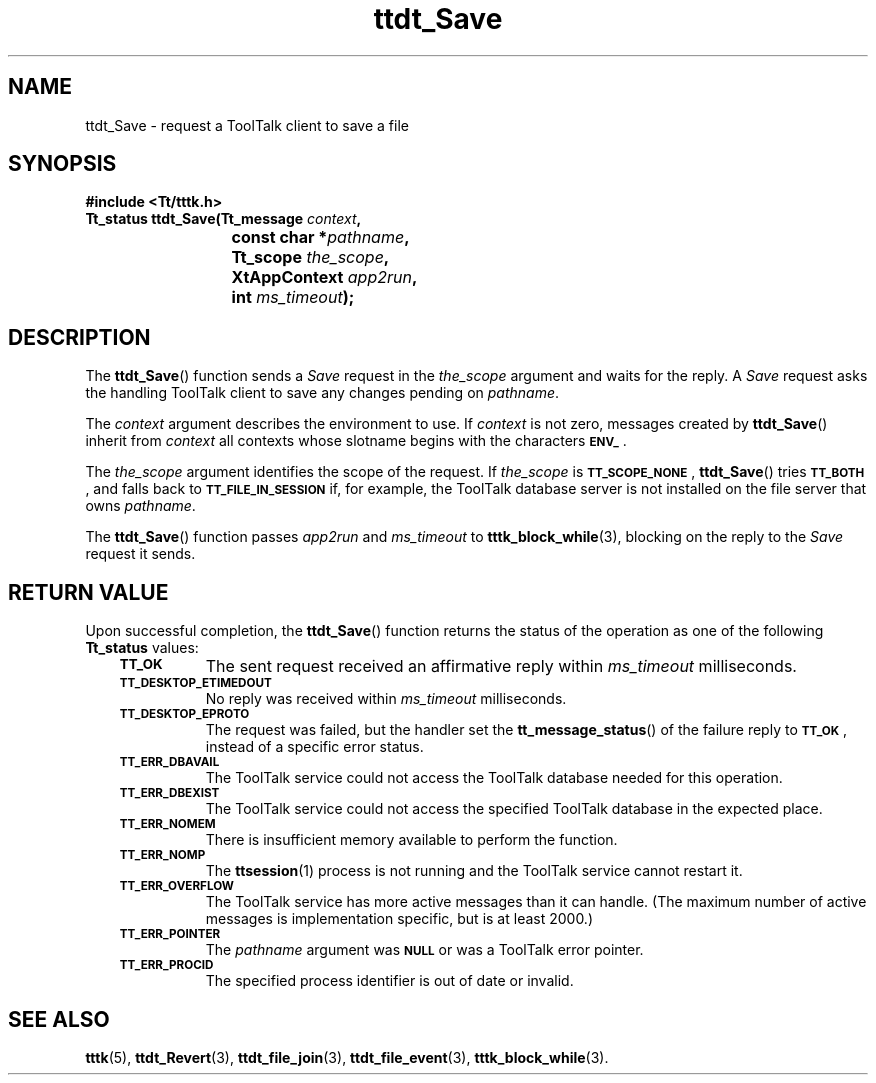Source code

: .de Lc
.\" version of .LI that emboldens its argument
.TP \\n()Jn
\s-1\f3\\$1\f1\s+1
..
.TH ttdt_Save 3 "1 March 1996" "ToolTalk 1.3" "ToolTalk Functions"
.BH "1 March 1996"
.\" CDE Common Source Format, Version 1.0.0
.\" (c) Copyright 1993, 1994 Hewlett-Packard Company
.\" (c) Copyright 1993, 1994 International Business Machines Corp.
.\" (c) Copyright 1993, 1994 Sun Microsystems, Inc.
.\" (c) Copyright 1993, 1994 Novell, Inc.
.IX "ttdt_Save.3" "" "ttdt_Save.3" "" 
.SH NAME
ttdt_Save \- request a ToolTalk client to save a file
.SH SYNOPSIS
.ft 3
.nf
#include <Tt/tttk.h>
.sp 0.5v
.ta \w'Tt_status ttdt_Save('u
Tt_status ttdt_Save(Tt_message \f2context\fP,
	const char *\f2pathname\fP,
	Tt_scope \f2the_scope\fP,
	XtAppContext \f2app2run\fP,
	int \f2ms_timeout\fP);
.PP
.fi
.SH DESCRIPTION
The
.BR ttdt_Save (\|)
function
sends a
.IR Save
request in the
.I the_scope
argument and waits for the reply.
A
.IR Save
request asks the handling ToolTalk client to
save any changes pending on
.IR pathname .
.PP
The
.I context
argument describes the environment to use.
If
.I context
is not zero, messages created by
.BR ttdt_Save (\|)
inherit from
.I context
all contexts whose slotname begins with the characters
.BR \s-1ENV_\s+1 .
.PP
The
.I the_scope
argument identifies the scope of the request.
If
.I the_scope
is
.BR \s-1TT_SCOPE_NONE\s+1 ,
.BR ttdt_Save (\|)
tries
.BR \s-1TT_BOTH\s+1 ,
and falls back to
.BR \s-1TT_FILE_IN_SESSION\s+1
if, for example,
the ToolTalk database server
is not installed on the file server that owns
.IR pathname .
.PP
The
.BR ttdt_Save (\|)
function
passes
.I app2run
and
.I ms_timeout
to
.BR tttk_block_while (3),
blocking on the reply to the
.IR Save
request it sends.
.SH "RETURN VALUE"
Upon successful completion, the
.BR ttdt_Save (\|)
function returns the status of the operation as one of the following
.B Tt_status
values:
.PP
.RS 3
.nr )J 8
.Lc TT_OK
The sent request received an affirmative reply within
.I ms_timeout
milliseconds.
.Lc TT_DESKTOP_ETIMEDOUT
.br
No reply was received within
.I ms_timeout
milliseconds.
.Lc TT_DESKTOP_EPROTO
.br
The request was failed, but the handler set the
.BR tt_message_status (\|)
of the failure reply to
.BR \s-1TT_OK\s+1 ,
instead of a specific error status.
.Lc TT_ERR_DBAVAIL
.br
The ToolTalk service could not access the ToolTalk database
needed for this operation.
.Lc TT_ERR_DBEXIST
.br
The ToolTalk service could not access the specified ToolTalk database
in the expected place.
.Lc TT_ERR_NOMEM
.br
There is insufficient memory available to perform the function.
.Lc TT_ERR_NOMP
.br
The
.BR ttsession (1)
process is not running and the ToolTalk service cannot restart it.
.Lc TT_ERR_OVERFLOW
.br
The ToolTalk service has more active messages than it can handle.
(The maximum number of active messages is
.ne 2
implementation specific, but is at least 2000.)
.Lc TT_ERR_POINTER
.br
The
.I pathname
argument was
.BR \s-1NULL\s+1
or was a ToolTalk error pointer.
.Lc TT_ERR_PROCID
.br
The specified process identifier is out of date or invalid.
.PP
.RE
.nr )J 0
.SH "SEE ALSO"
.na
.BR tttk (5),
.BR ttdt_Revert (3),
.BR ttdt_file_join (3),
.BR ttdt_file_event (3),
.BR tttk_block_while (3).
========================================================================
> Task item
Give the number of lines in the material above that contain the word "active", and add nothing.

> Answer below
2